In a Brazilian “heart of darkness” tale, Jim tells stories from the first days of their friendship to his shady dealings in the jungles south of Manaus. Reduced to a brokenhearted salesman, Jim is smart man with a sense of time passing, and he has a talent for filling the uniqueness of his life with glory and with depredation. Ensconced in a shabby one-bedroom apartment with Mara, his sexually aggressive Israeli girlfriend, Jim hopes for a new life. Mara is quite a salesman herself who plays both Jim and the narrator smoothly, but she’s clearly unprepared for the new reality of Jim's stomach-knotting poverty.

Pausing as he speaks about growing up as a farm boy in Western Canada and the early years of hunger and heartbreak, Jim describes his once-lavish lifestyle with his second wife, Phyllis, and their fervent promises and plans for the future. Obviously Jim is a man who has become delusional. He can't let go of the past no matter how hard he tries. From the illegal Ponzi schemes conducted with his partner in crime, sleazy Marvin Gesler, the reader is privy to so much history flashing past.

Life’s tawdry surfaces are transformed by Mara’s allure and artful coaxing. As Jim grins at the memory of some shady business maneuver or “whorey deal,” he recalls his tortured first wife, Ava, who in the spring of 1966 had an affair with the infamous Lenny Bruce. A poverty-ridden childhood then a series of clever deals with an abrupt trajectory prepare Jim for a rambunctious, risk-taking approach to life, rendering him thoughtful and quite selfish but always aware of the economical motives of others.

We are never are quite sure how much of Jim's past is accurate. Like many good salesmen, Jim is used to promoting his products with great exaggeration. When his talent in sales bleeds over to his personal life, it doesn’t take long for events to spiral downward and for his early admiration for Marvin, Ava and Phyllis to sour. Jim's tragedy lies in the need for most people to either center their lives through financial success or merely be loved by friends and family.

A bit more enduring within the familiar glow of Jim’s "wholesale optimism and tarnished glamor," the story flashes back and forth, exposing Waitzken’s major theme: Jim's interpretation of the American Dream and how an attractive businessman will indubitably acquire material comforts.

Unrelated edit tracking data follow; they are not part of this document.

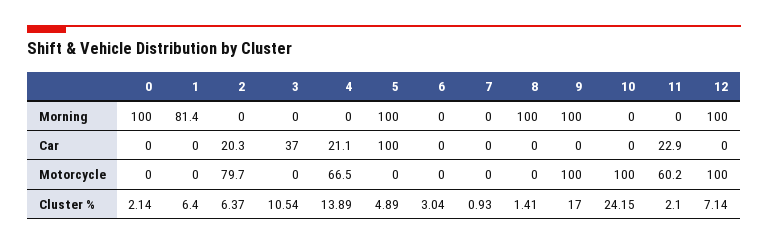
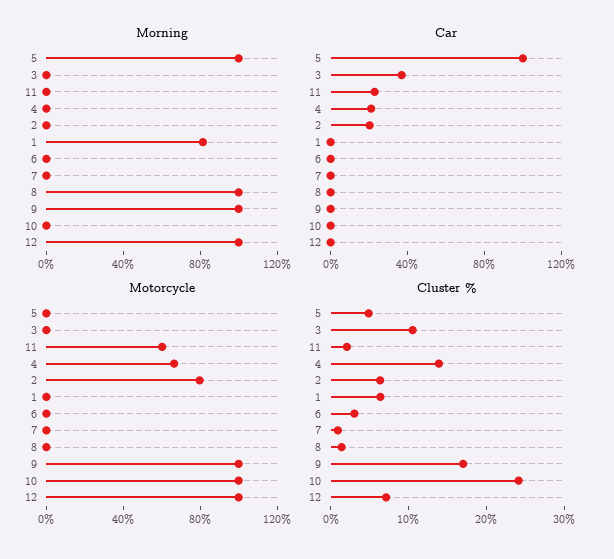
Morning, 0: 100 -> none
Car, 0: 0 -> none
Motorcycle, 0: 0 -> none
Cluster %, 0: 2.14 -> none

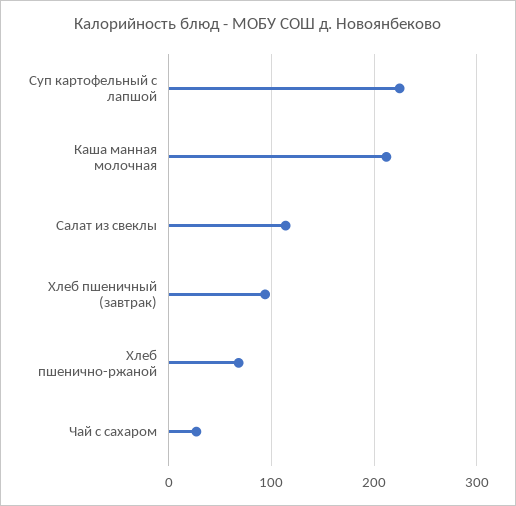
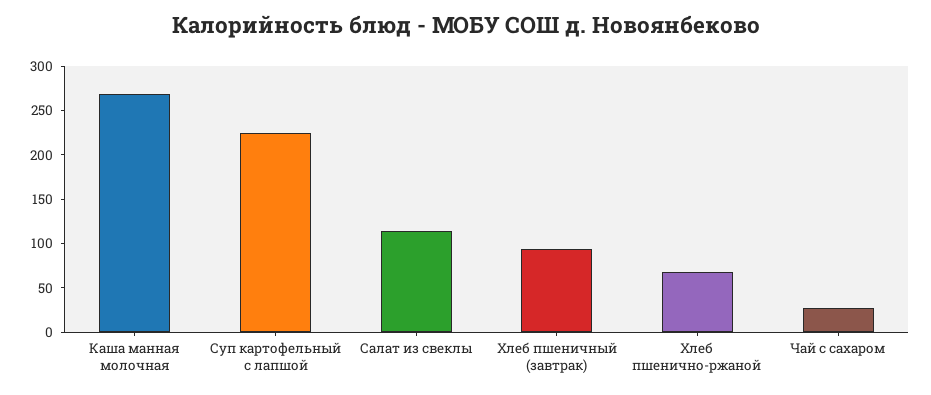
Каша манная молочная: 210 -> 270

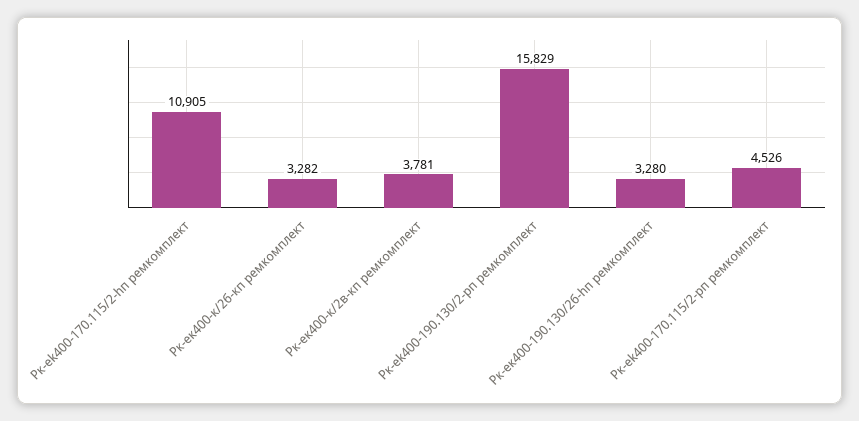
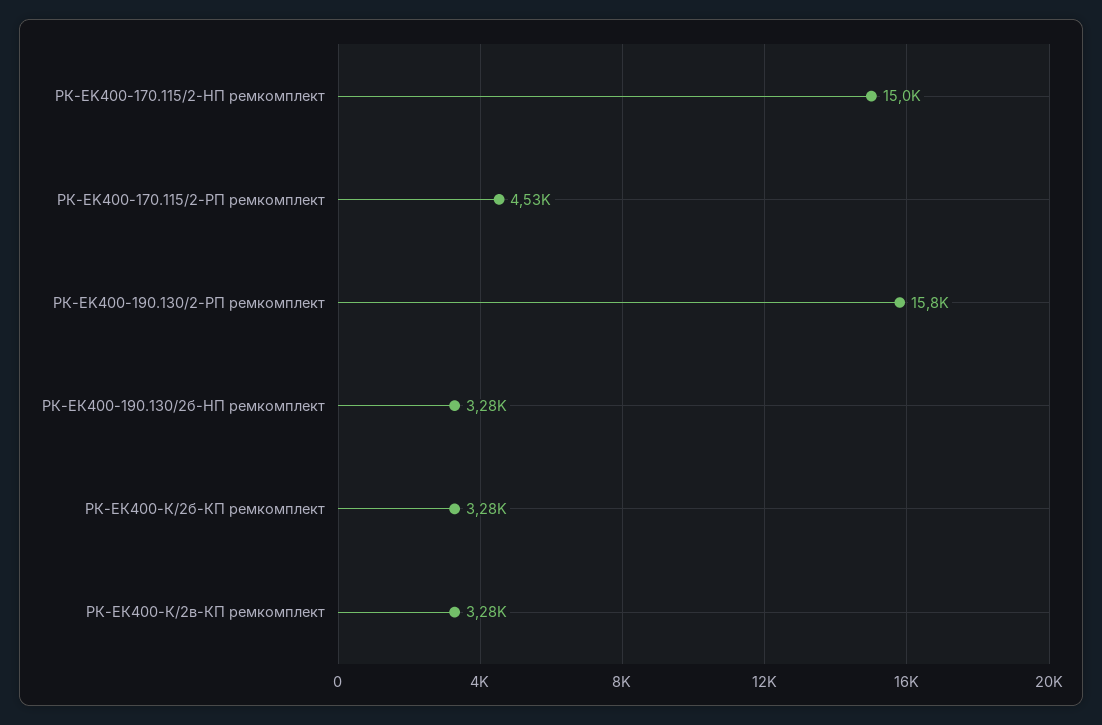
Рк-ek400-170.115/2-hп ремкомплект: 10905 -> 15000
Рк-ек400-к/2в-кп ремкомплект: 3781 -> 3280

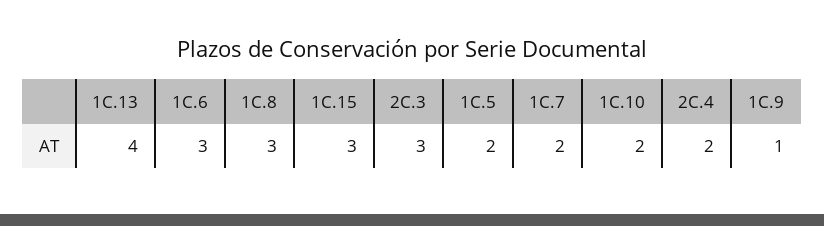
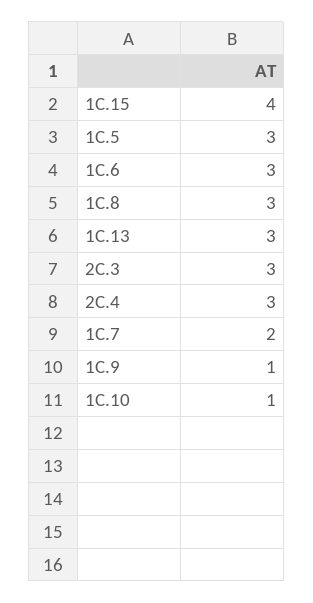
1C.13: 4 -> 3
1C.15: 3 -> 4
1C.5: 2 -> 3
1C.10: 2 -> 1
2C.4: 2 -> 3

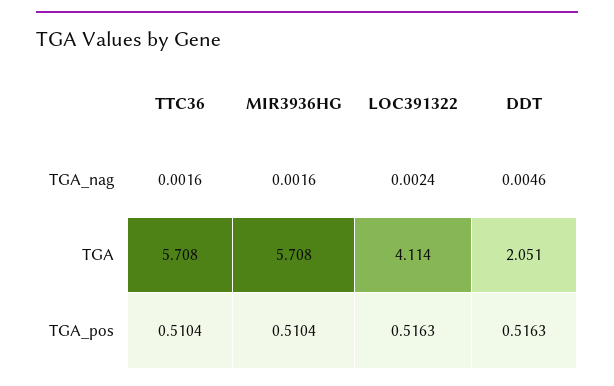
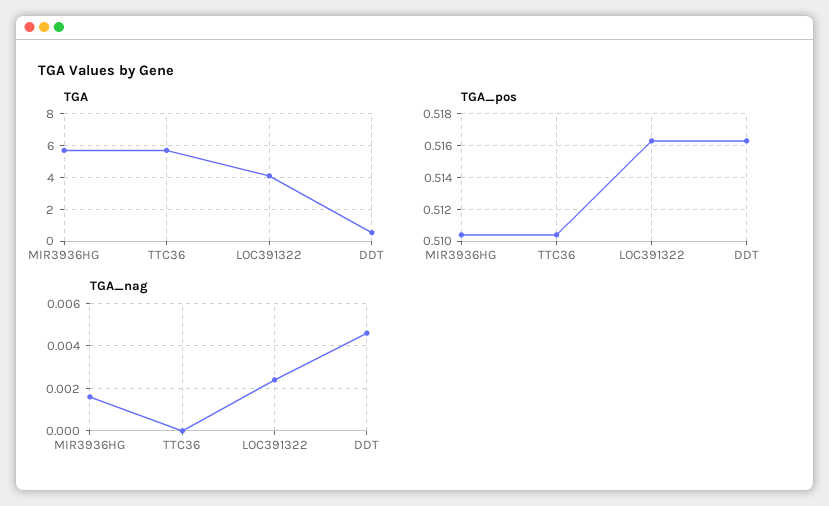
TGA_nag, TTC36: 0.0016 -> 0
TGA, DDT: 2.051 -> 0.5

Jim's life symbolizes the collapse of the notion that personal success is measured by one's financial prosperity.

While I can appreciate the story’s literary nature, I found it hard to get inspired by this novel. I barely finished it. The tale is beautiful and seductive, but its frenetic pace is unyielding, and the endless ruminations on why boring people stay married for no other reason than monetary gain gets tedious. Even in Manuas, where Jim mines gold in truckloads, he eventually fashions a warped, dark reality that mirrors his own relentless ambition and avarice.